What to work on
[A] Echo the part of the #IDARB review that begins at the words "Once you get" and ends after "some to enjoy.".
[B] Please proceed with the #IDARB review, picking up right after its final sentence.

Selected text
________________________
XB1 Review: #IDARB



By: Quinn Potter

#IDARB (“It Draws a Red Box”) is a weird title for a weird, multiplayer old-school kind-of-sports/team-oriented game. So while it’s got the quirky part down, the question is whether or not it’s any fun.


Controls are responsive and well placed. You can’t remap them, but you don’t need to as they’re exactly what you’d expect. “A” is used to jump and the triggers can emit an electronic pulse.


Graphics are good in an old-school way. Choose your character in a super-pixelated intro screen. Big chunky blocks make up the playing field. Character choices are odd and amusing, such as bacon, eggs, a cow, fire, or various humans. You can mess around in this section for a bit to create your own logo or music, too — or you can import both logo and music into the game with a QR code.

That definitely gives #IDARB some bonus points for open-ended creativity. This also gives you a clue about the origins of #IDARB and the complete originality here. Many of the characters were actually created by gamers, and, once the game goes live, viewers will be able to impact the game as they follow along on Twitch and Twitter feeds.

Once you get to the game, there’s no real depth or nuanced artistry to the boldly colored setting, but that fits the game perfectly.  The screen is a bit cluttered with a Twitter bird in the upper left and Twitter feed scrolling across the bottom.  The game is super-fast and has bold graphics to begin with, so adding multiple players and making the screen more cluttered might be too much for some to enjoy.
________________________
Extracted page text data
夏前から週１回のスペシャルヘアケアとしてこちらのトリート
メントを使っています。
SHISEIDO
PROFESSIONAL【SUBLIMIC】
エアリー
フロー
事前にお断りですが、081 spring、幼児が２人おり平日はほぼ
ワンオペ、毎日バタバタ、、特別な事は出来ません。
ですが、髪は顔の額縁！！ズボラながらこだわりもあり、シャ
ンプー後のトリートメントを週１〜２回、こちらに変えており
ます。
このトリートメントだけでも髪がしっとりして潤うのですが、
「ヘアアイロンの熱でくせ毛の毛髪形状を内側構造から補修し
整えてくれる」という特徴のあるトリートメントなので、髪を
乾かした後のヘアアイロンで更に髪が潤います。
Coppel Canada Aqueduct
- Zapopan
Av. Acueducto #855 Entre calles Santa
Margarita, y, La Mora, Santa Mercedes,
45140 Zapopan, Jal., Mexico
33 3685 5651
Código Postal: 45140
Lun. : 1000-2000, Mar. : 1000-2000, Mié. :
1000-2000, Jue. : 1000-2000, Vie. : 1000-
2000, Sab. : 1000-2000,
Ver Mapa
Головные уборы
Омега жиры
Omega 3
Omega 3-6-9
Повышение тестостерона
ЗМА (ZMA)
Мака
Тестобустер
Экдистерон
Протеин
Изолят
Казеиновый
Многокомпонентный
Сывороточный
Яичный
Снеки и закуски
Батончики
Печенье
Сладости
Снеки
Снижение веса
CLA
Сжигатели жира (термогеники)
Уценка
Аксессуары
________________________
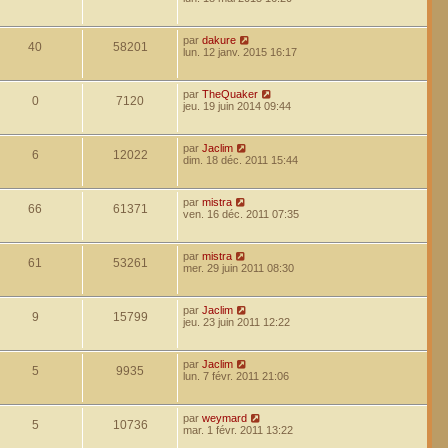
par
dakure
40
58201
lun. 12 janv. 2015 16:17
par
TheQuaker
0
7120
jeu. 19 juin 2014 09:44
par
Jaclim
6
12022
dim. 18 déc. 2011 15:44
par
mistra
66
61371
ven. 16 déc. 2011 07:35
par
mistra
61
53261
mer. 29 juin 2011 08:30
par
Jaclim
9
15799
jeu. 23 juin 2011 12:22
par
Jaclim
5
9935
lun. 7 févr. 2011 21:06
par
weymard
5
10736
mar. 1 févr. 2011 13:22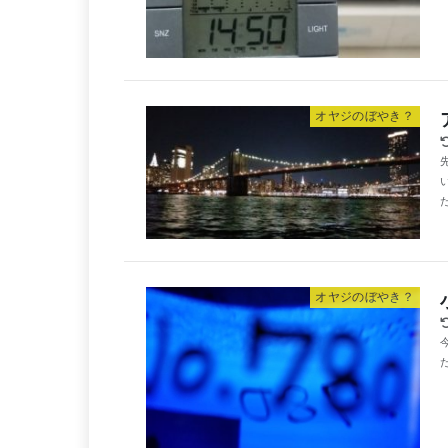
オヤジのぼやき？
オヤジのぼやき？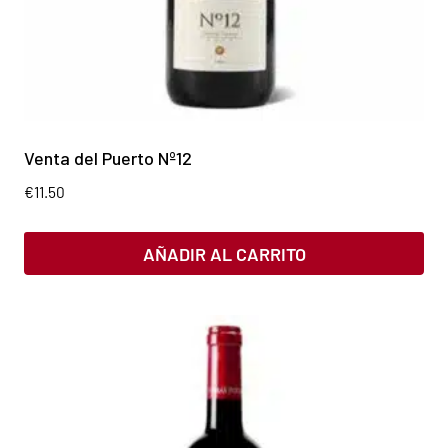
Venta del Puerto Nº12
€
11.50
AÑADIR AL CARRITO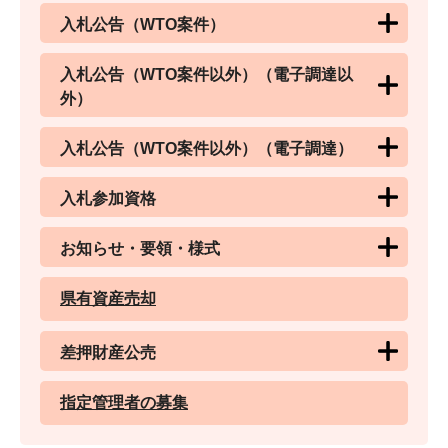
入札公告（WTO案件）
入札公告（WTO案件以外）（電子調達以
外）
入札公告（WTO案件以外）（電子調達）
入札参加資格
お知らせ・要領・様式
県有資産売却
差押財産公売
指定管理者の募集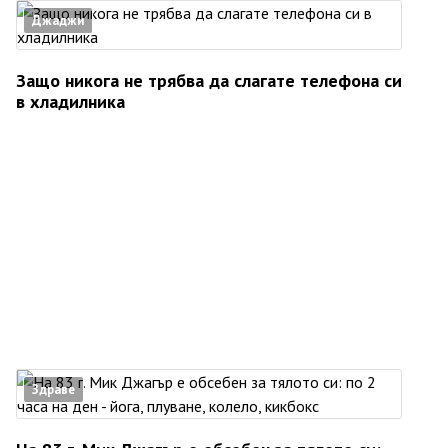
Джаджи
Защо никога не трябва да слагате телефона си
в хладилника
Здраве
________________________
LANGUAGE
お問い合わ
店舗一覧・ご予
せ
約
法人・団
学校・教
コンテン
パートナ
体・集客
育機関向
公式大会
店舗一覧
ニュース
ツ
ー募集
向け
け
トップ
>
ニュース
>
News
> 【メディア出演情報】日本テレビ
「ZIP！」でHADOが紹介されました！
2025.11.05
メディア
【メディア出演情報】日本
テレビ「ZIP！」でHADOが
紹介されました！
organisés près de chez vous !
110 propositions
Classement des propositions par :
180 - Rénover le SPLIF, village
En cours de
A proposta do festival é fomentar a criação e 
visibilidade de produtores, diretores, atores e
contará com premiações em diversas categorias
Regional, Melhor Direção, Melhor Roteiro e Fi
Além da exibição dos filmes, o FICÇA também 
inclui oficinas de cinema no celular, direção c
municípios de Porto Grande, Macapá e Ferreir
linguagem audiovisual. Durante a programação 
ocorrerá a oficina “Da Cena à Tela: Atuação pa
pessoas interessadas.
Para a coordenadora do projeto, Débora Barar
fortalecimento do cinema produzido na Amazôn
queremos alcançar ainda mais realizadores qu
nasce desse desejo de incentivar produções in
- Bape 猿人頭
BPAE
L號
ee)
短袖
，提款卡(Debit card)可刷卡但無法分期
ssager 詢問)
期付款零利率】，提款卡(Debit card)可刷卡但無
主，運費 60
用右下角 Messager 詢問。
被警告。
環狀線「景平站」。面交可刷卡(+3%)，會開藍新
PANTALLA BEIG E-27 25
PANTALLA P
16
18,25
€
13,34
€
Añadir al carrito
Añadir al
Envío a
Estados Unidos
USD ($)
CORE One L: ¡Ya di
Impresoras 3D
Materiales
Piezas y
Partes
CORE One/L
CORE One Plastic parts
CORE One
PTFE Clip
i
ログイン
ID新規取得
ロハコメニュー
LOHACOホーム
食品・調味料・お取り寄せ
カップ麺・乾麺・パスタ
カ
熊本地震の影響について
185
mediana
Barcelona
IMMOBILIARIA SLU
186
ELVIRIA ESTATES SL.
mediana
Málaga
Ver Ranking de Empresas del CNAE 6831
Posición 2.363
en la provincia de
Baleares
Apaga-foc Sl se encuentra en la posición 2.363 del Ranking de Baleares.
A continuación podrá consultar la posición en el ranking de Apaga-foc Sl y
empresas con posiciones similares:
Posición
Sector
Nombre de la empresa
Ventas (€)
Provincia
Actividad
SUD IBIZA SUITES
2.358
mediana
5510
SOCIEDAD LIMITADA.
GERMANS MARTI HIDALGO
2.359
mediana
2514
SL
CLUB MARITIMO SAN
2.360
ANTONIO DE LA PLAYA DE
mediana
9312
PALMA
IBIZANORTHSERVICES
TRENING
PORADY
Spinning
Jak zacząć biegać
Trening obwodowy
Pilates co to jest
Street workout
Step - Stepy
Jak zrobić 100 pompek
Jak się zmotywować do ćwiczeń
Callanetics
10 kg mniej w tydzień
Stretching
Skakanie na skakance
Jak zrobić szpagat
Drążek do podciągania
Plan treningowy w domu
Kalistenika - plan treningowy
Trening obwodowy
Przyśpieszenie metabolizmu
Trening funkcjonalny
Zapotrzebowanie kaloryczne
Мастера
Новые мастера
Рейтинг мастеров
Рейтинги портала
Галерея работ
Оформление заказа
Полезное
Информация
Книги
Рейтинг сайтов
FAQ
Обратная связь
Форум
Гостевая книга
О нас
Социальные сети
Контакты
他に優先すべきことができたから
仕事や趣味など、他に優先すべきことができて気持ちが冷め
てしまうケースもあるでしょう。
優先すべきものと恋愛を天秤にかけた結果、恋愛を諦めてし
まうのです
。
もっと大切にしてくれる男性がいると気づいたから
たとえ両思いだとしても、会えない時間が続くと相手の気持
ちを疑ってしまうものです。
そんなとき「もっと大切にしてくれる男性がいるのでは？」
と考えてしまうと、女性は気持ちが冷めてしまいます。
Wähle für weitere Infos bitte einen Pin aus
________________________
Exercise results
[A]
Once you get to the game, there’s no real depth or nuanced artistry to the boldly colored setting, but that fits the game perfectly.  The screen is a bit cluttered with a Twitter bird in the upper left and Twitter feed scrolling across the bottom.  The game is super-fast and has bold graphics to begin with, so adding multiple players and making the screen more cluttered might be too much for some to enjoy.

[B]
On the audio side, there’s a steady rhythm of heavy metal thrusting away while you try to score. The announcer makes a lot of random statements (“Score! I’ll have what she’s having!” “Score! You’re on a mission from God!!” “Goal! This is Chinatown.”) The statements actually aren’t random, but if you’re not over 30, you probably haven’t acquired the vast repertoire of movie quotes needed to get that’s what the announcer is referring to.


This is a throwback to the awesome 80s. Back in the previous millennium, gamers used to walk to the arcade, slide a few coins into the game of our choice and watch the credits scroll, including a nice little reminder that “Winners don’t use drugs.”# IDARB starts the same way.

A hyper-pixilated intro gives you a choice to play on your own or with others (local or online). Once the game starts, well, it’s like nothing you’ve ever seen before. Your character hops on columns and bounces up and down, trying to shoot a ball into a goal to score. The word GOAL!!! will take over the whole screen whenever you do this.

There are five rounds that last between one and two minutes each. There’s no real narrative to drive the action, you’re just bouncing around, navigating the field to see what you can do to score a goal. In single player, there are four different levels with various people to play against as you work your way up a level.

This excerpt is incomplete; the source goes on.